Unfortunately, "Because of You" did not become part of Armstrong's regular repertoire but he did perform it live with the Les Brown big band at a December 1951 concert in Pasadena. Fortunately, it's available on Itunes (and on a GNP-Crescendo CD) as part of "Louis and His Friends." It's definitely worth listening to for the differences in the opening trumpet cadenza and in the phrasing of the vocal. Hilariously, Armstrong forgets the lyric, "The moon and stars will say you're mine," substituting it with, "And Mama...made you mine," drawing some laughs from the other musicians in the band.
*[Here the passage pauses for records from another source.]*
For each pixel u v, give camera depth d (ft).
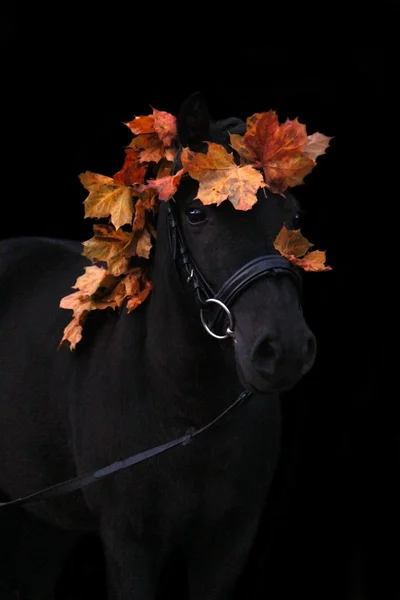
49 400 18.84
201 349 15.92
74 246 21.84
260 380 14.12
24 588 21.99
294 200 15.46
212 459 16.61
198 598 17.57
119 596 17.08
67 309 19.33
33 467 19.31
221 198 14.37
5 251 21.52
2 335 20.26
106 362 17.35
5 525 21.57
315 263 14.83
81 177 16.69
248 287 14.46
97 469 17.25
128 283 17.03
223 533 17.19
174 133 16.06
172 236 15.74
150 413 16.70
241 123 15.88
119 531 17.01
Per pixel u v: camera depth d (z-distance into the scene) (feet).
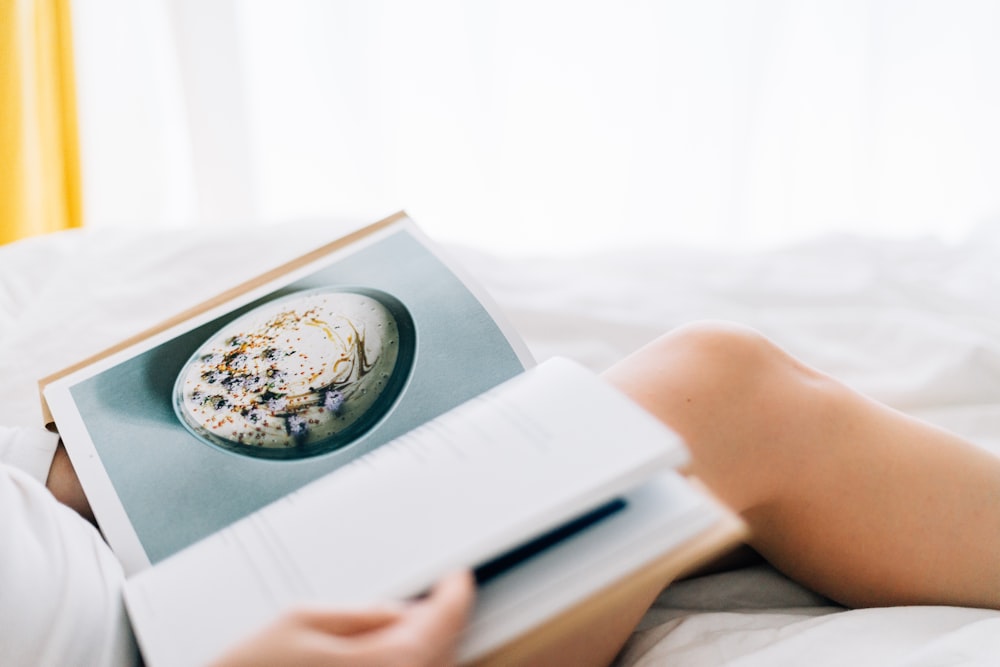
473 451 1.82
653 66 5.24
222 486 2.15
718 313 3.21
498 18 4.98
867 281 3.34
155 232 3.38
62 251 3.29
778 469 2.24
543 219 5.67
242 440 2.21
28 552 1.94
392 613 1.66
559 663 2.10
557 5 5.01
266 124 5.15
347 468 1.92
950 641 2.04
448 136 5.29
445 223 5.56
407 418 2.21
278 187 5.34
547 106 5.30
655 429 1.77
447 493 1.77
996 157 5.79
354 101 5.05
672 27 5.12
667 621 2.35
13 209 4.12
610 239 5.75
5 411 2.69
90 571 2.00
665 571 1.71
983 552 2.22
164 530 2.11
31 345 2.88
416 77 5.10
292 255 2.62
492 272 3.39
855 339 3.13
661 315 3.20
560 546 1.73
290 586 1.75
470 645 1.67
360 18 4.84
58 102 4.43
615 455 1.75
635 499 1.76
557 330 3.11
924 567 2.23
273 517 1.87
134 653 2.00
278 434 2.21
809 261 3.52
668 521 1.73
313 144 5.23
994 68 5.52
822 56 5.41
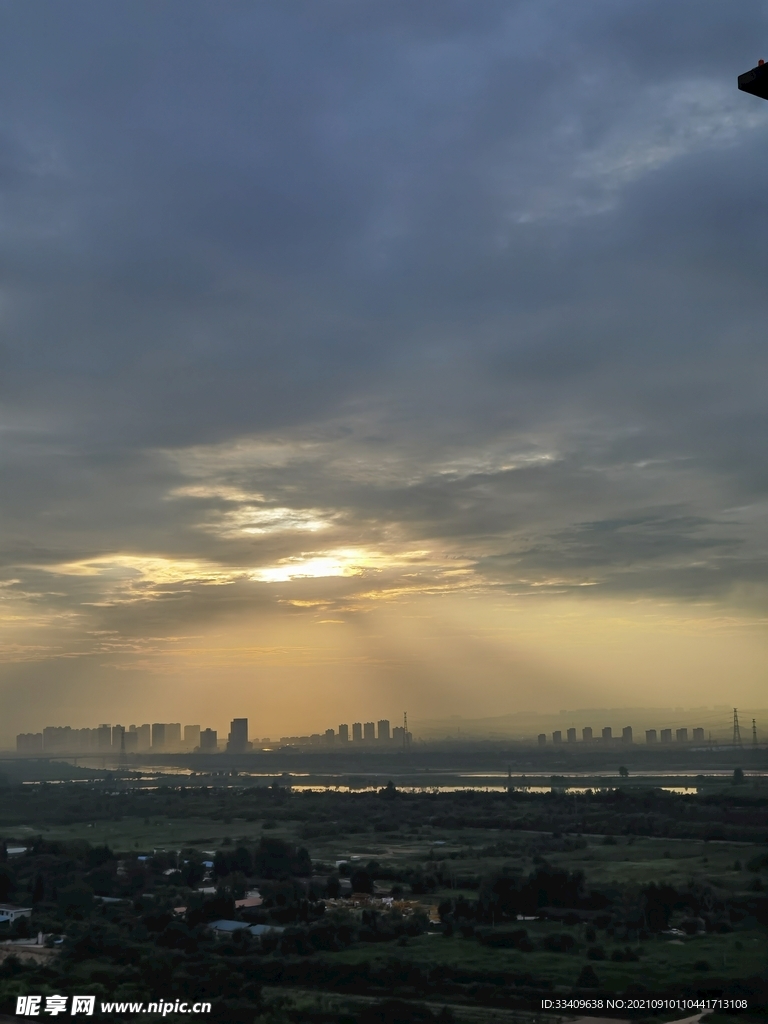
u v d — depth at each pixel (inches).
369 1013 4596.5
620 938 5974.4
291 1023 4490.7
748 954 5506.9
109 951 5748.0
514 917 6643.7
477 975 5196.9
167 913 6663.4
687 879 7810.0
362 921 6392.7
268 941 5954.7
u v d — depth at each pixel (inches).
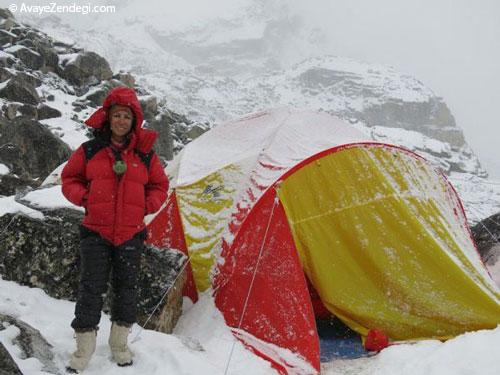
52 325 170.9
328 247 236.7
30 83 516.4
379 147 244.4
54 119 484.1
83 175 157.6
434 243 231.9
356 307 231.6
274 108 282.7
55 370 147.9
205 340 203.8
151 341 176.1
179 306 223.9
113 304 158.7
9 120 425.4
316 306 256.2
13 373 132.2
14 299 181.5
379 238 235.8
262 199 225.6
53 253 198.1
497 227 335.0
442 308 225.5
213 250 232.8
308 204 237.0
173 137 628.4
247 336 206.7
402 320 228.5
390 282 232.4
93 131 159.9
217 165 256.1
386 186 239.5
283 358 196.7
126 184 155.4
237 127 282.2
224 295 222.2
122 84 629.3
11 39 581.3
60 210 209.0
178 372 159.5
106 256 154.7
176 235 243.0
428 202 243.9
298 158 236.7
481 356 188.7
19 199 217.5
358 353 222.5
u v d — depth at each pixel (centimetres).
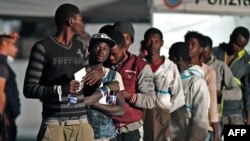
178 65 1233
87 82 969
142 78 1112
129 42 1141
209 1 1484
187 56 1234
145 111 1180
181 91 1195
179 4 1477
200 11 1482
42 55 941
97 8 1591
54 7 1598
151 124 1179
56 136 941
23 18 1709
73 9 959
Armstrong's scat break on the live version is particularly crackling. The trumpet solo follows the pattern of the studio recording to a tee, taking it up an octave higher and ending with a completely different but no less effective break. In the vocal reprise, the delayed, behind-the-beat reentrance is gone, replaced by a humorous, "I only live, mama, for your love and your kisses," laughing a bit at his own way of spinning the phrase. He then holds an "Mmmmm" just long enough until he finds the perfect spot to drop in the next part of the lyrics. What a genius. So don't worry about the commercial B.S. This is great music and it's truly one of my favorite Armstrong records...and it kicks the hell out of Kelly Clarkson!